On Saturday evening, Swift and her team at Airtight Games will host a PAX panel and give fans the first glimpse at Quantum Conundrum, a first-person, physics-based puzzle game coming next year for Xbox 360, PlayStation 3 and PC. Fans of Portal will find the downloadable game to be comfortingly familiar, from the quirky sense of humor to the clever puzzle design.
Wired.com saw a hands-off demo of Quantum Conundrum, to be published by Square Enix, on Friday morning. You play as a young boy at your uncle’s house, which would be a dreary scenario were it not for the fact that your uncle is a mad scientist who’s invented an interdimensional glove. You soon discover that you can use this glove to instantly jump back and forth between different dimensions, all of which have special properties.
At this point in the explanation I thought to myself, “I feel like I’ve played things like this before.” As it turns out, the first dimension they showed us was the “Fluffy” dimension. In this dimension, everything is made of cotton balls. Thus was I immediately proven wrong.

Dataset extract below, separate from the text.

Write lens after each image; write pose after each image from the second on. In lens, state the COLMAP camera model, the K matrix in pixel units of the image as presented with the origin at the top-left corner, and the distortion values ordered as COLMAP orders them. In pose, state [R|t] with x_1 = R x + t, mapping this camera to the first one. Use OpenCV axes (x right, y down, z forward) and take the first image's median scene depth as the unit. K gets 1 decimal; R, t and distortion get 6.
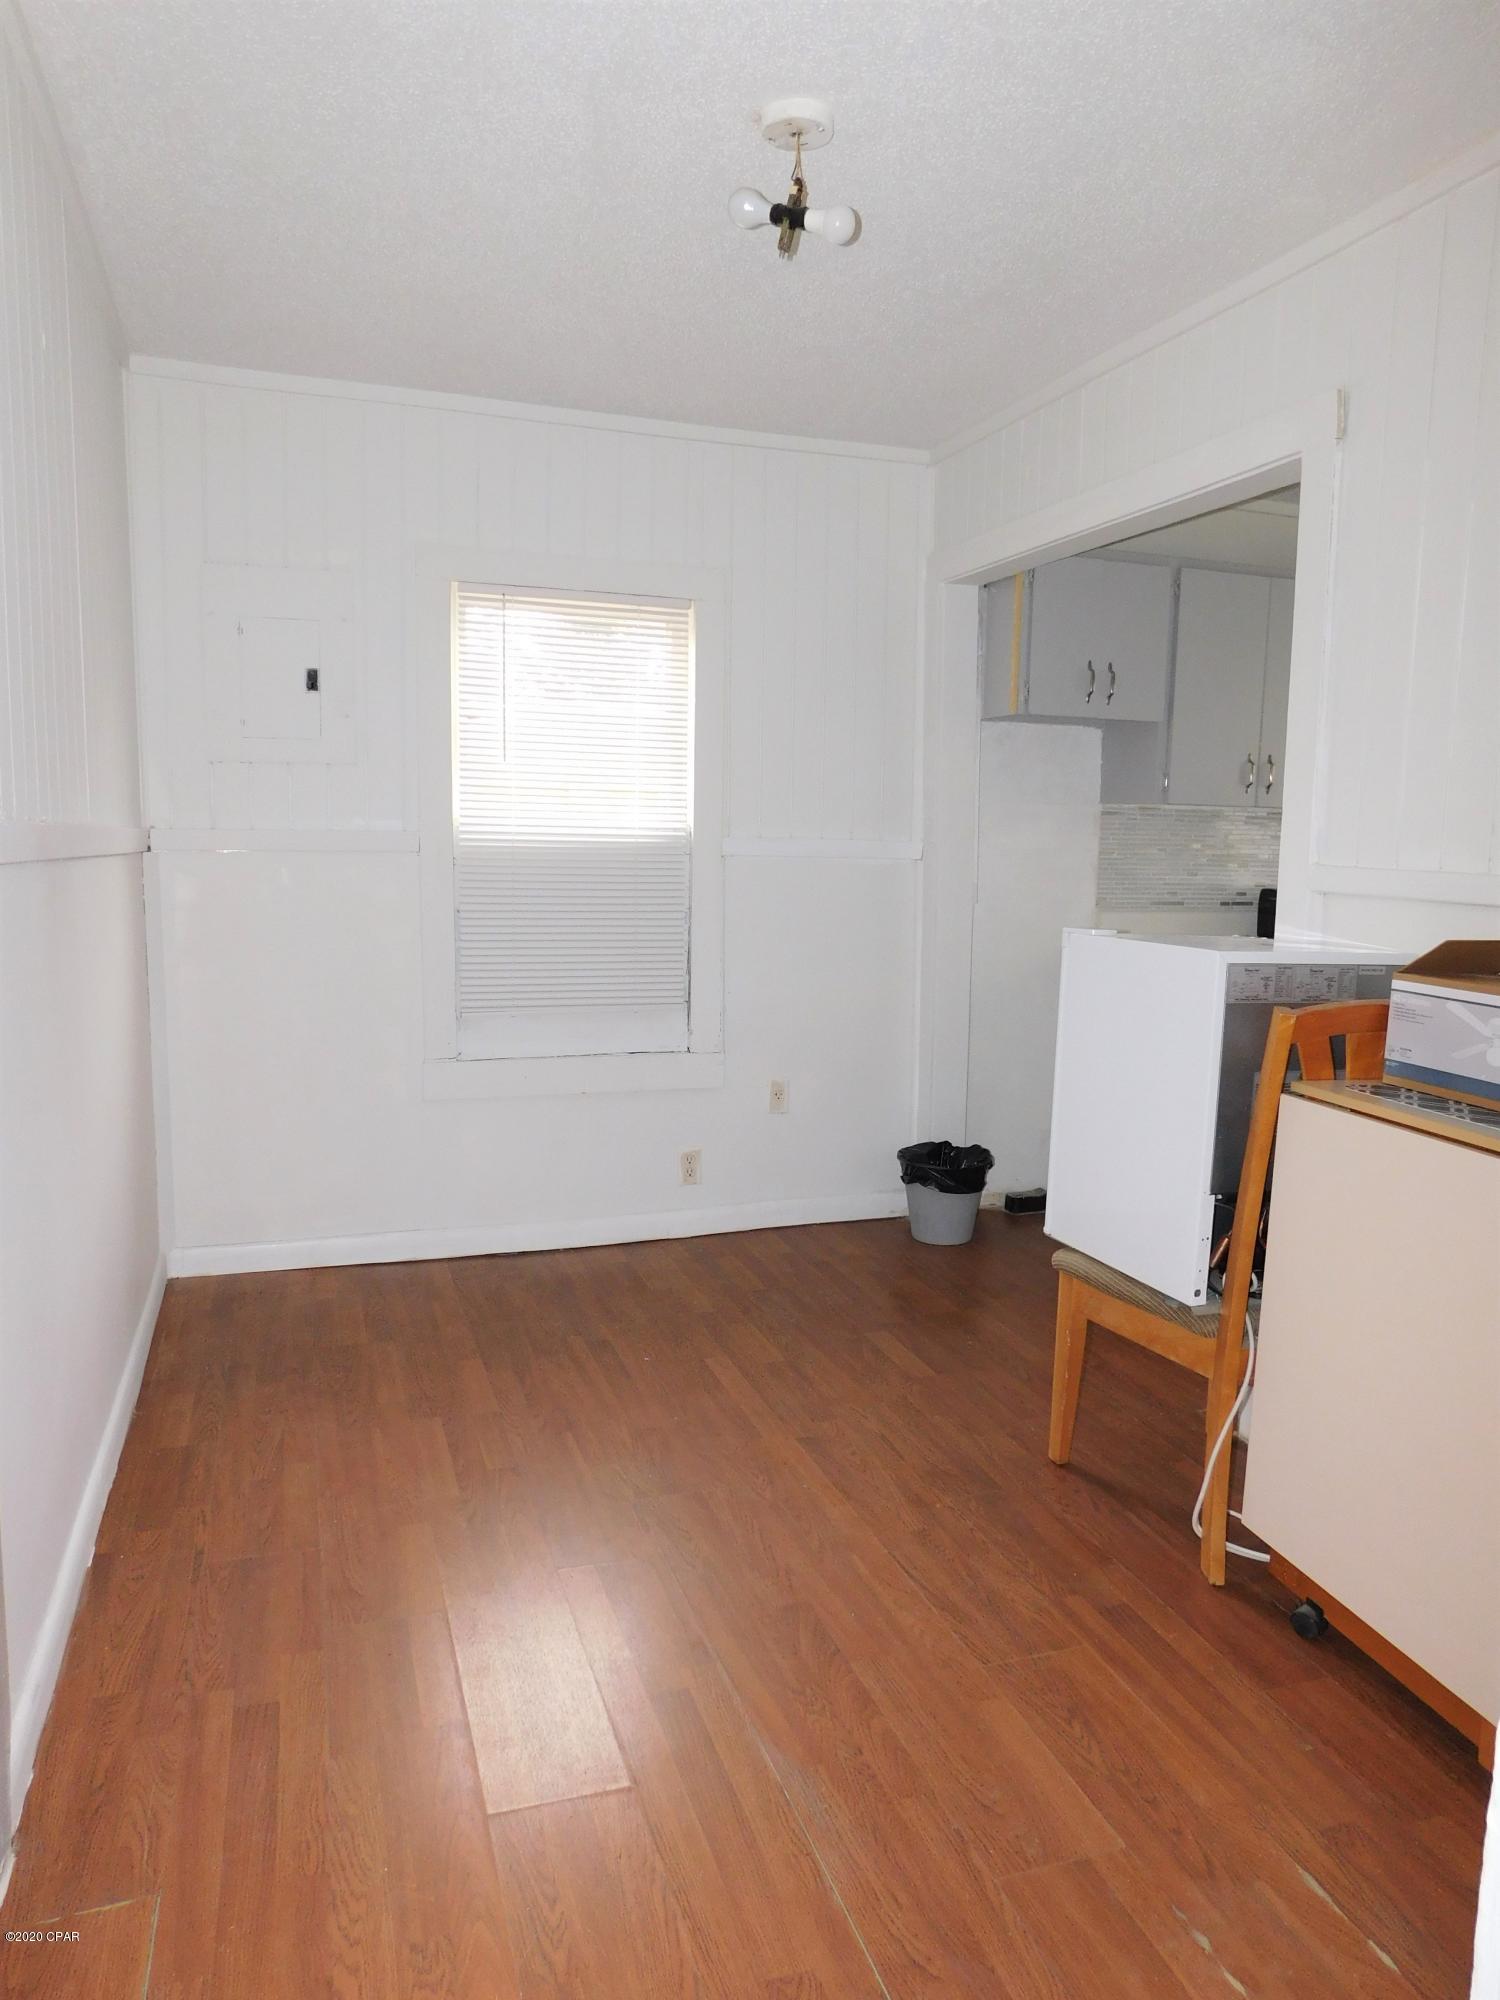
lens RADIAL K [[1334.0, 0, 738.3], [0, 1334.0, 1002.1], [0, 0, 1]] dist [-0.071876, 0.054736]
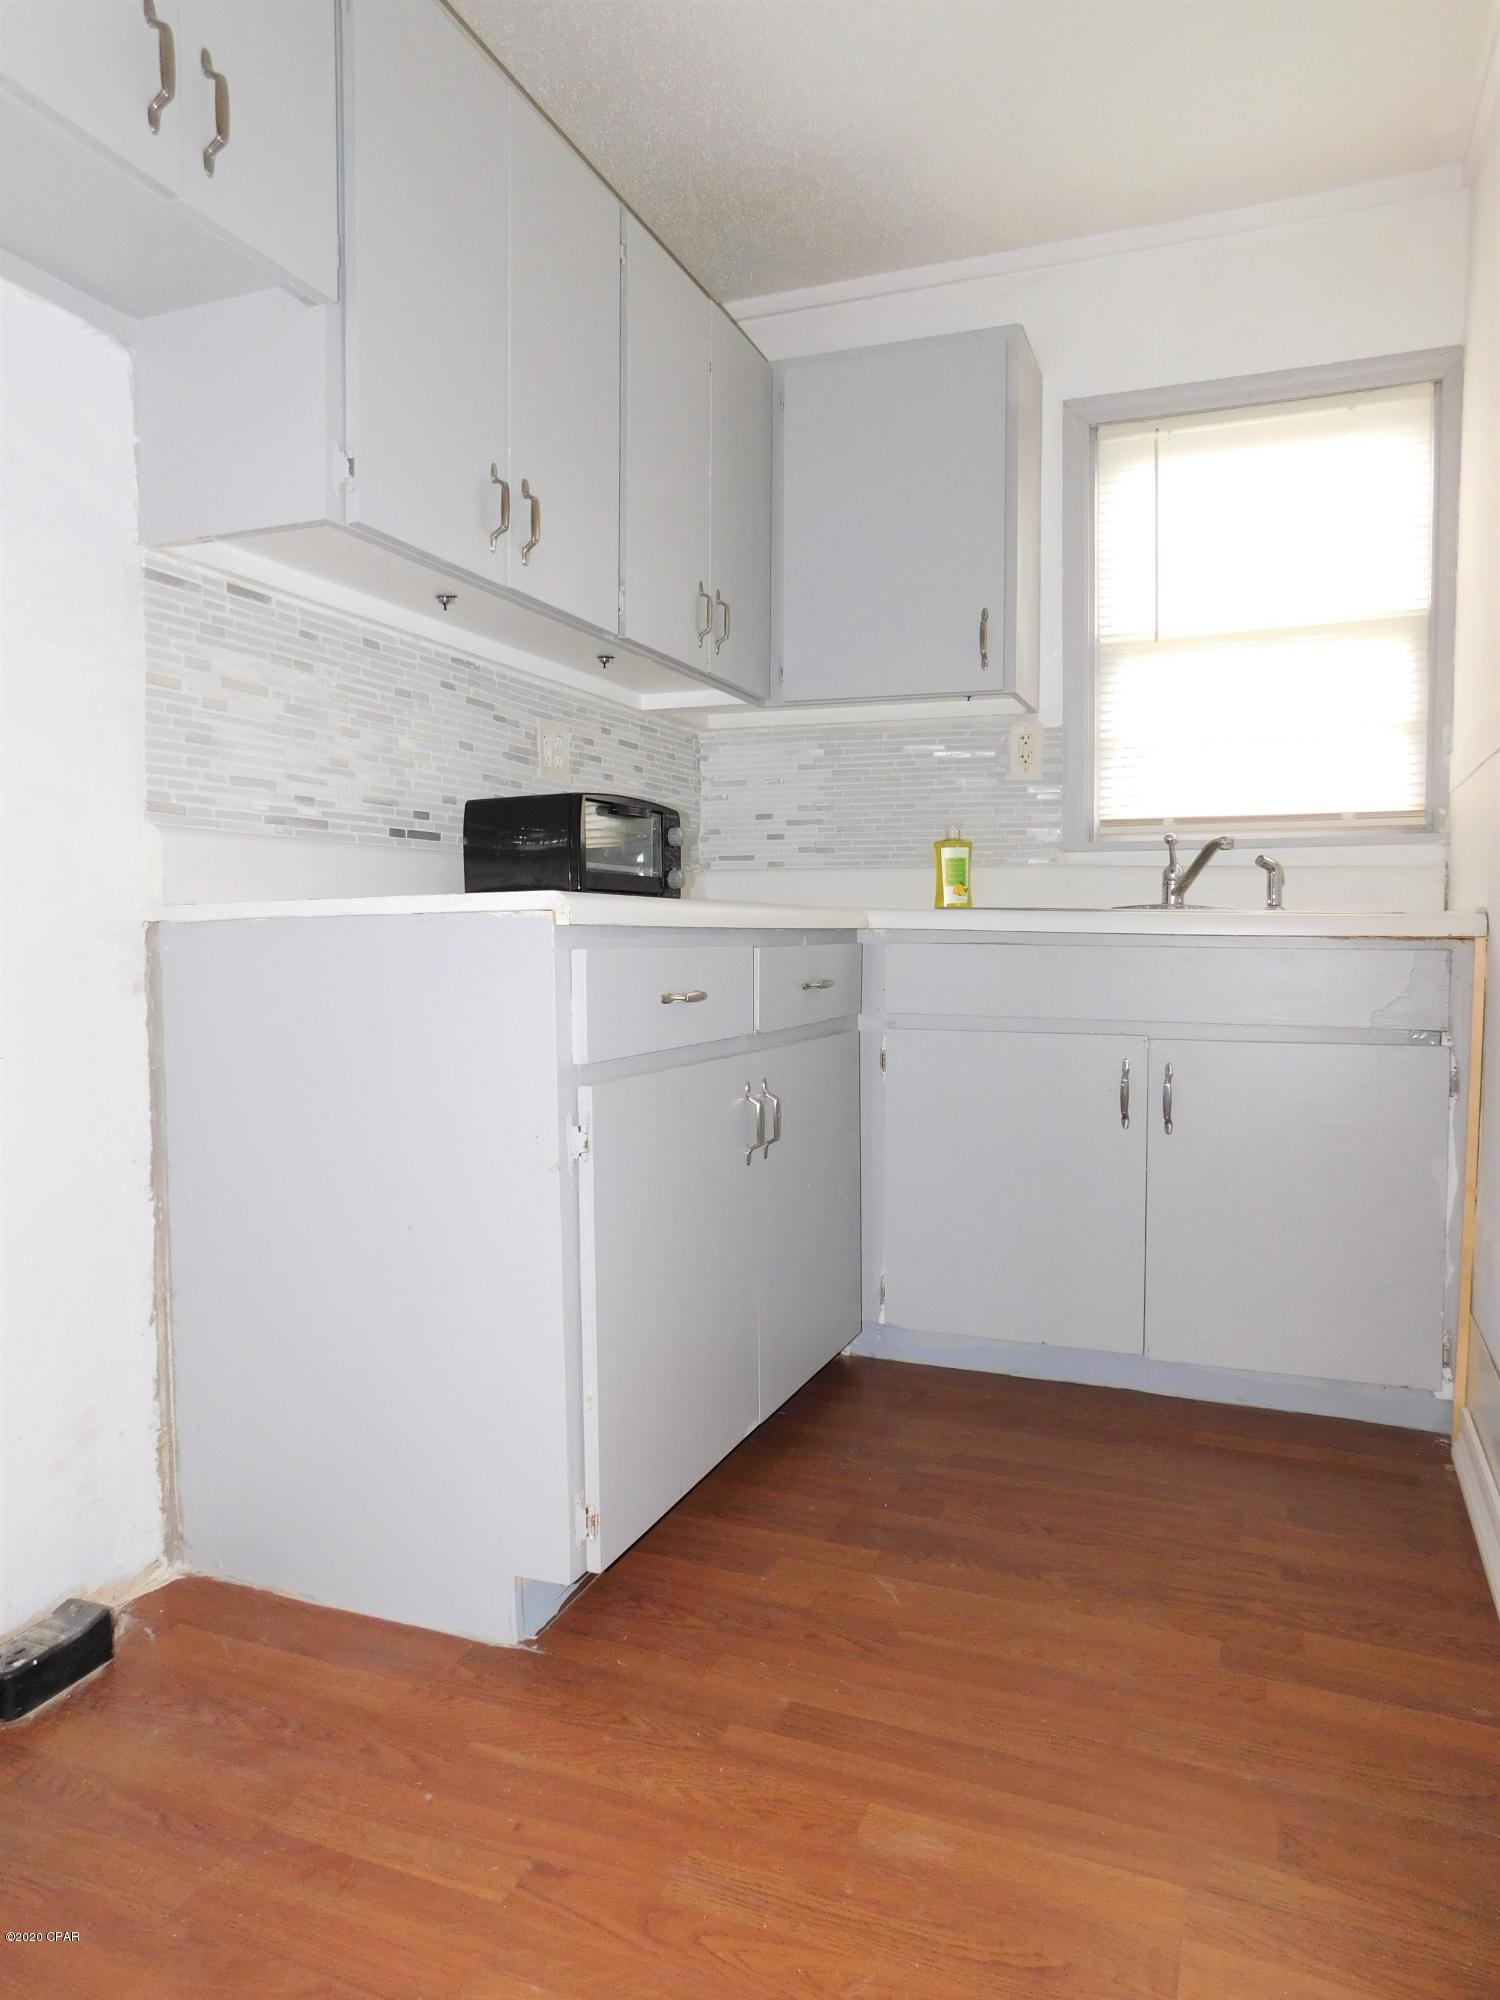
lens RADIAL K [[1334.0, 0, 738.3], [0, 1334.0, 1002.1], [0, 0, 1]] dist [-0.071876, 0.054736]
pose [[0.648171, -0.061941, 0.758971, 0.097271], [0.114134, 0.993330, -0.016405, 0.008245], [-0.752893, 0.097258, 0.650917, 0.698892]]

In the Fluffy dimension, everything weighs 10 times less. So our young hero can easily pick up a heavy iron safe and move it into a more advantageous position and use it as a stepping stool to an otherwise unreachable ledge. At this point, he could jump on the cotton safe, but because it weighs less, Swift said, it might get knocked around. So it’s best to switch back into the normal dimension to do the platforming.
A typical scenario later in the game will have you puzzling over how to use a whole variety of “dimensions” to solve a puzzle. In addition to “Fluffy,” there are “Slow Motion” and “Reverse Gravity” dimensions. So let’s say for example that you had to traverse a large bottomless pit. You might:
  1. Throw the safe;
  2. Switch to slow-motion while the safe is still close to you;
  3. Jump onto the now barely-moving safe;
  4. Switch back and forth between reverse gravity and normal so that the safe, with forward momentum, floats in a sine-wave pattern towards the exit.
This last effect — switching back and forth between gravities to cause something to float along — arose spontaneously as a result of Quantum Conundrum’s existing game physics, Swift said, and her team quickly implemented puzzles using it into the game.
Portal, a game that had its origins in a student project that Swift worked on when she was still in school, was a smash hit not only because of its clever gameplay but because of its well-written, humorous characters and scenario. The demo of Conundrum was mute, and probably for good reason; having the game narrated by a snarky disembodied voice probably would have been a little too on the nose.
Airtight Games (making a clean break from its last project, the ambitious but fatally flawed Dark Void) is instead going for visual humor. Photos of your uncle and his pets line the hallways of the mansion, and they change when you flip dimensions. Switch to “Fluffy” and everybody has bunny suits on. Switch to “Slow Motion” and everybody is painted to be looking at their watch, including the goldfish if you zoom in on it close enough.
If this year’s Portal 2 had an Achilles’ heel, it’s that it’s difficult to surprise players with a sequel. There’s great potential for Quantum Conundrum to do that — which is why I’m hoping we don’t hear too much more about it following Saturday evening’s panel.